▸ **Reading passage**
**********

This section is the core of the adventure and it has the requisite action moments, and it is more than just action: there is at least one interesting NPC, and when you combine it with the more intricately designed events from Zone Rouge, and you've got quite a serviceable and fun adventure. But to really make use of it, you need to apply your own knowledge of GURPS Action. If you've read through as much as I have, it's pretty easy to say "I know what you mean" and "I can fill the gaps here." If you're new to Action, though, you might get a little lost, or find some of the fights seem overly easy or uninteresting.
Aftermath
So the players get the gold, get rich, and then die. Unless they figure out the curse! Which they will. And then it's revealed: if Butler had given away half of his treasure to charity, he would have lived.
I found this very unsatisfying and thematically dissonant. "Give half of it to charity" feels like an obvious way to get around a "curse" on a Christian treasure. Like, of course. But, worse, it retroactively paints Butler in a bad light. We set him up as this really swell guy, but evidently he died because he didn't give enough of it away to charity? Of course, the adventure doesn't call that out, and if you're pressed, I'm sure you can think of all sorts of reasons for it: he's nice, but he just didn't get around to it, or he had more pressing concerns at the moment, or he gave some to charity, it just wasn't technically enough to stop the curse, and anyway if he didn't die we wouldn't have the adventure. etc. But the theme of this curse is that it will only kill you if you are selfish. That's the theme. A selfless, "good man" wouldn't die from the curse. But we set up the whole of Sam Butler as this selfless good guy who was enamored of chivalry and puts his life at risk to defend other countries, but the curse killed him anyway? It's an unfortunate and, I think, unintentional implication.

**********

▸ **Your goal**
Answer these questions about the adventure review above, one a line:
1. Knowledge of which game does the review say you need to apply to make good use of the core section?
2. What would have let Butler survive the curse?
3. What does the review name as the theme of the curse?

▸ **Stored data**
**********

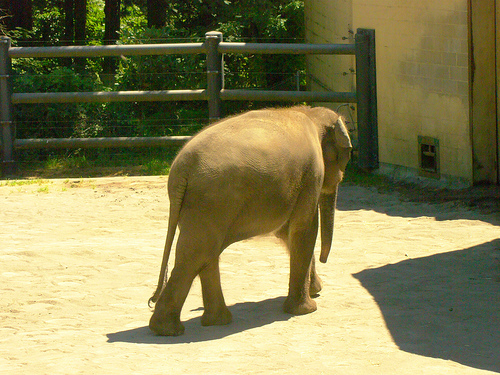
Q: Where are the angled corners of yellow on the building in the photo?
A: Near the fence.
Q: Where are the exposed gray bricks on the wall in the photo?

**********

▸ **Output of the task**
1. GURPS Action.
2. Giving away half of his treasure to charity.
3. That it will only kill you if you are selfish.